Task brief:
A word-for-word copy of the records is needed, with every picture left out.

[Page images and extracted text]
——

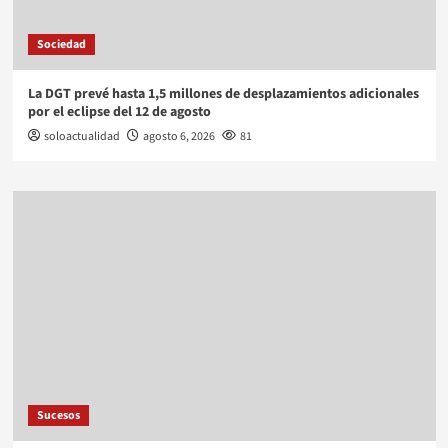
Sociedad
La DGT prevé hasta 1,5 millones de desplazamientos adicionales
por el eclipse del 12 de agosto
soloactualidad
agosto 6, 2026
81
Sucesos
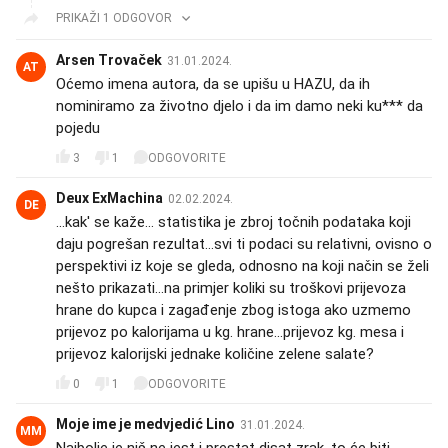
PRIKAŽI 1 ODGOVOR
Arsen Trovaček
31.01.2024.
AT
Oćemo imena autora, da se upišu u HAZU, da ih
nominiramo za životno djelo i da im damo neki ku*** da
pojedu
3
1
ODGOVORITE
Deux ExMachina
02.02.2024.
DE
...kak' se kaže... statistika je zbroj točnih podataka koji
daju pogrešan rezultat...svi ti podaci su relativni, ovisno o
perspektivi iz koje se gleda, odnosno na koji način se želi
nešto prikazati...na primjer koliki su troškovi prijevoza
hrane do kupca i zagađenje zbog istoga ako uzmemo
prijevoz po kalorijama u kg. hrane...prijevoz kg. mesa i
prijevoz kalorijski jednake količine zelene salate?
0
1
ODGOVORITE
Moje ime je medvjedić Lino
31.01.2024.
MM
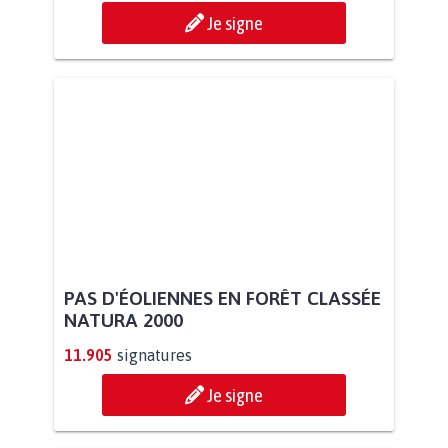
Je signe
PAS D'ÉOLIENNES EN FORÊT CLASSÉE
NATURA 2000
11.905
signatures
Je signe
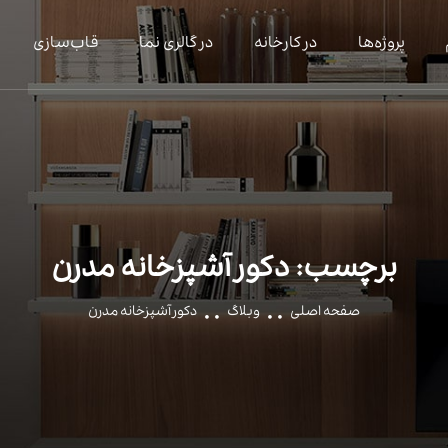
پروژه‌ها
در کارخانه
در گالری نما
قاب‌سازی
برچسب:
دکور آشپزخانه مدرن
صفحه اصلی
وبلاگ
دکور آشپزخانه مدرن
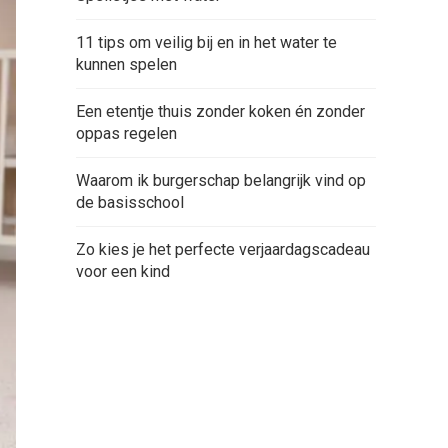
11 tips om veilig bij en in het water te
kunnen spelen
Een etentje thuis zonder koken én zonder
oppas regelen
Waarom ik burgerschap belangrijk vind op
de basisschool
Zo kies je het perfecte verjaardagscadeau
voor een kind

——

Completed exercise:
Sociedad
La DGT prevé hasta 1,5 millones de desplazamientos adicionales
por el eclipse del 12 de agosto
soloactualidad
agosto 6, 2026
81
Sucesos
PRIKAŽI 1 ODGOVOR
Arsen Trovaček
31.01.2024.
AT
Oćemo imena autora, da se upišu u HAZU, da ih
nominiramo za životno djelo i da im damo neki ku*** da
pojedu
3
1
ODGOVORITE
Deux ExMachina
02.02.2024.
DE
...kak' se kaže... statistika je zbroj točnih podataka koji
daju pogrešan rezultat...svi ti podaci su relativni, ovisno o
perspektivi iz koje se gleda, odnosno na koji način se želi
nešto prikazati...na primjer koliki su troškovi prijevoza
hrane do kupca i zagađenje zbog istoga ako uzmemo
prijevoz po kalorijama u kg. hrane...prijevoz kg. mesa i
prijevoz kalorijski jednake količine zelene salate?
0
1
ODGOVORITE
Moje ime je medvjedić Lino
31.01.2024.
MM
Je signe
PAS D'ÉOLIENNES EN FORÊT CLASSÉE
NATURA 2000
11.905
signatures
Je signe
پروژه‌ها
در کارخانه
در گالری نما
قاب‌سازی
برچسب:
دکور آشپزخانه مدرن
صفحه اصلی
وبلاگ
دکور آشپزخانه مدرن
11 tips om veilig bij en in het water te
kunnen spelen
Een etentje thuis zonder koken én zonder
oppas regelen
Waarom ik burgerschap belangrijk vind op
de basisschool
Zo kies je het perfecte verjaardagscadeau
voor een kind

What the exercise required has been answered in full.